> DIRECTIVE 1
Reproduce the article on building running stamina word for word, from its first line to its last.

################

This content has been created in collaboration with New Balance.
For anyone trying to run further or faster over long distances, building up stamina fast is the holy grail. And it’s not just a case of running a little further every time. Even if you’re comfortable running 5K or 10K, bumping that up to a half or full marathon can seem impossible.
Here’s three ways fitness blogger and New Balance ambassador Millie Cotton (@millie_cotton) keeps her endurance levels high without resorting to endless plodding.
You might be fitter than a pro athlete, but your body can only run as far and as fast as your muscles allow. While that might sound like an obvious statement, innumerable incredibly fit runners are slowed down by weaknesses that cross-training will fix.
While you don’t want to be heavy – though this is unlikely to happen with simple strength training – you also need power in your core, legs and arms in order to be able maintain running form over a longer period of time.
Millie incorporates two weight-training sessions a week and is an avid fan of high intensity fitness classes – but any kind of simple strength training once or twice a week will scythe minutes from your PB.
One of the beauties of treadmill classes is that you combine strength training floor work with speed drills on the treadmill. Try the Tabata principle: 8 rounds of 20 seconds as fast as you can broken up by 10-second rest periods.
Speed training is the ultimate way to increase your body’s ability to process oxygen over a longer period of time – essential for endurance.
If you get bored of treadmill work make like Millie and keep things interesting by replacing some (not all!) of your runs with spinning sessions.

################

> DIRECTIVE 2
Output everything in the entries from the very first line down to the line containing "genus: Vespula", inclusive, as a JSON list of strings with one string per line and blank lines omitted.

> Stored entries
################

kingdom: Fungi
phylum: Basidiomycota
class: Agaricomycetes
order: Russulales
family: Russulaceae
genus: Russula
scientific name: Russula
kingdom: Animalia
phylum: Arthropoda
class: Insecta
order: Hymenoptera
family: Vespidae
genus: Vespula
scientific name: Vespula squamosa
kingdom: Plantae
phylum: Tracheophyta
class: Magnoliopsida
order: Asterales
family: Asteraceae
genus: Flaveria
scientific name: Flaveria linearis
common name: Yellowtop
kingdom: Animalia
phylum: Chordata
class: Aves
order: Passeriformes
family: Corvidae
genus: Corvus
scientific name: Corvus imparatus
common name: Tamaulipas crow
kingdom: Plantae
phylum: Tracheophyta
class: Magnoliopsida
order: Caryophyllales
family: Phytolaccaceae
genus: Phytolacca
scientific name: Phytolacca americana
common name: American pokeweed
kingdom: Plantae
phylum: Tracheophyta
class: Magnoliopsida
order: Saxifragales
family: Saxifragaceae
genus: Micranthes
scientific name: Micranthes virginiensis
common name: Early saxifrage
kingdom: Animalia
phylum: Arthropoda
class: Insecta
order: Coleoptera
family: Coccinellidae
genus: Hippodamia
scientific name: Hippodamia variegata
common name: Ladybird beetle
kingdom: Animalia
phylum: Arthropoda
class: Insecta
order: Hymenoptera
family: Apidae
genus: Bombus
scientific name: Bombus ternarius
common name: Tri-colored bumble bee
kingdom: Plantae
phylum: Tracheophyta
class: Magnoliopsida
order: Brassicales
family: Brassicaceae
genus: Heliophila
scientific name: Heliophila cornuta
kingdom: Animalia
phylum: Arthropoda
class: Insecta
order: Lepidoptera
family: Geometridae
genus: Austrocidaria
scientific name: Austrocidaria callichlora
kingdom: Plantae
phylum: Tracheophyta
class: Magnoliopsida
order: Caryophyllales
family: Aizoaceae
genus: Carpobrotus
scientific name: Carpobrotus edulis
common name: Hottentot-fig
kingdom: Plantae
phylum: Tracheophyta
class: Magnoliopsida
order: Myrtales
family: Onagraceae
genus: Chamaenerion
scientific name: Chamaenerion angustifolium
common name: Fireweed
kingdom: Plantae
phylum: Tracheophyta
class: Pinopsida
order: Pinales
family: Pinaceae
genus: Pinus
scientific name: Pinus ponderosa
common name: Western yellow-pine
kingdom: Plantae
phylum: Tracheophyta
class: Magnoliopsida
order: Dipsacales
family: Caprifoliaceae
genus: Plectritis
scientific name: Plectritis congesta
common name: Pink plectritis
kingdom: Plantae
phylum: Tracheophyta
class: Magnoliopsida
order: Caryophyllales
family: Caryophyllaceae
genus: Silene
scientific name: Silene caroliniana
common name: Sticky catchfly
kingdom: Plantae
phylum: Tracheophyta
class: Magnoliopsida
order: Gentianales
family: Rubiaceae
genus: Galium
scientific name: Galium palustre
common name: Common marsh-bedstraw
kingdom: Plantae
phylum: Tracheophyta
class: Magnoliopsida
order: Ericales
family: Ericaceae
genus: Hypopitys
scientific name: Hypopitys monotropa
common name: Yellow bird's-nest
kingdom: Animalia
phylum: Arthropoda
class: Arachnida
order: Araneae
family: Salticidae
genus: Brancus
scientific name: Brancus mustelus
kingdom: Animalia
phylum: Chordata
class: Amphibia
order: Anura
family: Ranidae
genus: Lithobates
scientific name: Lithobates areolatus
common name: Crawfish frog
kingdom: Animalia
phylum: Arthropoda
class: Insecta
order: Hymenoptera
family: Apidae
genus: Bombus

################

> TASK RESPONSE 1
This content has been created in collaboration with New Balance.
For anyone trying to run further or faster over long distances, building up stamina fast is the holy grail. And it’s not just a case of running a little further every time. Even if you’re comfortable running 5K or 10K, bumping that up to a half or full marathon can seem impossible.
Here’s three ways fitness blogger and New Balance ambassador Millie Cotton (@millie_cotton) keeps her endurance levels high without resorting to endless plodding.
You might be fitter than a pro athlete, but your body can only run as far and as fast as your muscles allow. While that might sound like an obvious statement, innumerable incredibly fit runners are slowed down by weaknesses that cross-training will fix.
While you don’t want to be heavy – though this is unlikely to happen with simple strength training – you also need power in your core, legs and arms in order to be able maintain running form over a longer period of time.
Millie incorporates two weight-training sessions a week and is an avid fan of high intensity fitness classes – but any kind of simple strength training once or twice a week will scythe minutes from your PB.
One of the beauties of treadmill classes is that you combine strength training floor work with speed drills on the treadmill. Try the Tabata principle: 8 rounds of 20 seconds as fast as you can broken up by 10-second rest periods.
Speed training is the ultimate way to increase your body’s ability to process oxygen over a longer period of time – essential for endurance.
If you get bored of treadmill work make like Millie and keep things interesting by replacing some (not all!) of your runs with spinning sessions.

> TASK RESPONSE 2
[
  "kingdom: Fungi",
  "phylum: Basidiomycota",
  "class: Agaricomycetes",
  "order: Russulales",
  "family: Russulaceae",
  "genus: Russula",
  "scientific name: Russula",
  "kingdom: Animalia",
  "phylum: Arthropoda",
  "class: Insecta",
  "order: Hymenoptera",
  "family: Vespidae",
  "genus: Vespula"
]